The economic consequences of this demographic decline are profound. The media has taken to discussing the “2020 problem.” By the mid-2020s, the national population will be shrinking nearly as fast as it grew at the height of Japan’s 1960s economic miracle, making efforts to curb deflation and boost consumption all but impossible. Tokyo now has nearly a million disused buildings and vacant homes, and the real estate market is beginning to collapse in many suburban areas that were built during the high-growth era. (New York Times, NHK).

Demographic decline means many of the investments that accompany the Olympics are now fighting against the current of a shrinking society. For example, the Tokaido Shinkansen from Tokyo to Osaka, Japan’s first bullet train that opened ten days before the 1964 Olympics, was a fantastically successful investment because the booming population and economy of the 1960s that generated decades of growing demand. In contrast, the $100 billion investment in a new magnetically-levitated Shinkansen line along the same route is unlikely to yield similar benefits: Japan’s population is expected to decline by 45 million between 2015 and 2065, an amount equivalent to the entire population outside the Tokyo, Nagoya, and Osaka areas. By the time the new train is completed around 2040, the travel market will likely be significantly smaller. The danger to Tokyo lies in the distance between the short-term interest of its growth machine and the long-term demographic trajectory of the city.

Staging a sustainable Olympics

Moloch argues that as growth declines, inter-local competition between growth machines will result in “ghost towns and unused capital stocks as the price paid for growth of competing successful units.” Today, the pie of growth is shrinking: Japanese GDP growth declined from an average of 10% during the 1960s to less than 1% since the bubble burst in 1991, while world GDP growth shrunk from 6.6% in 1964, the year of the last Tokyo Olympics, to 2.4% in 2014. Increasing numbers of economists are forewarning that low or no growth is the “new normal,” particularly in the demographically advanced countries of Europe and East Asia. The declining returns on Olympic largesse reflect this global shift, led by Japan, towards a lower-growth world.

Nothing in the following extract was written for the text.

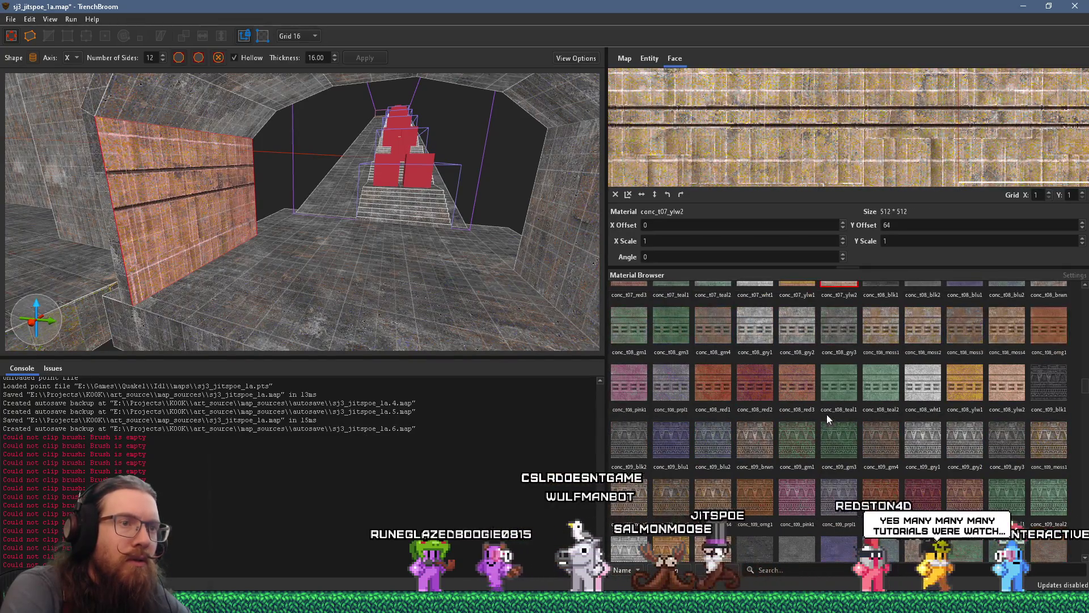
{"action": "left_click", "coordinate": [836, 446]}
{"action": "left_click", "coordinate": [832, 492]}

Tokyo could still use its Olympics as an opportunity to move beyond the boom-and-bust cycle of development towards a model for post-growth urban sustainability. The Tokyo Cultural Heritage Alliance, a coalition of public, private, and academic organizations, aims to pull the city’s center of gravity and international attention away from the scrap-and-build real estate developments of the southwest to the city’s historic heart in the northeast. TCHA hopes to kickstart a model of post-growth urban development that focuses on renovating aging buildings and recycling cultural knowledge into new industries, while directing investment towards infrastructure that will create long-term improvements in quality of life.

Without a course adjustment, Tokyo is likely headed into an Olympic-sized boom-and-bust cycle. However, encouraging the creative reuse of the city’s existing buildings could lead to the development of sustainable local communities and industries, and demonstrate a new path for a global mega-event that is in urgent need of reform.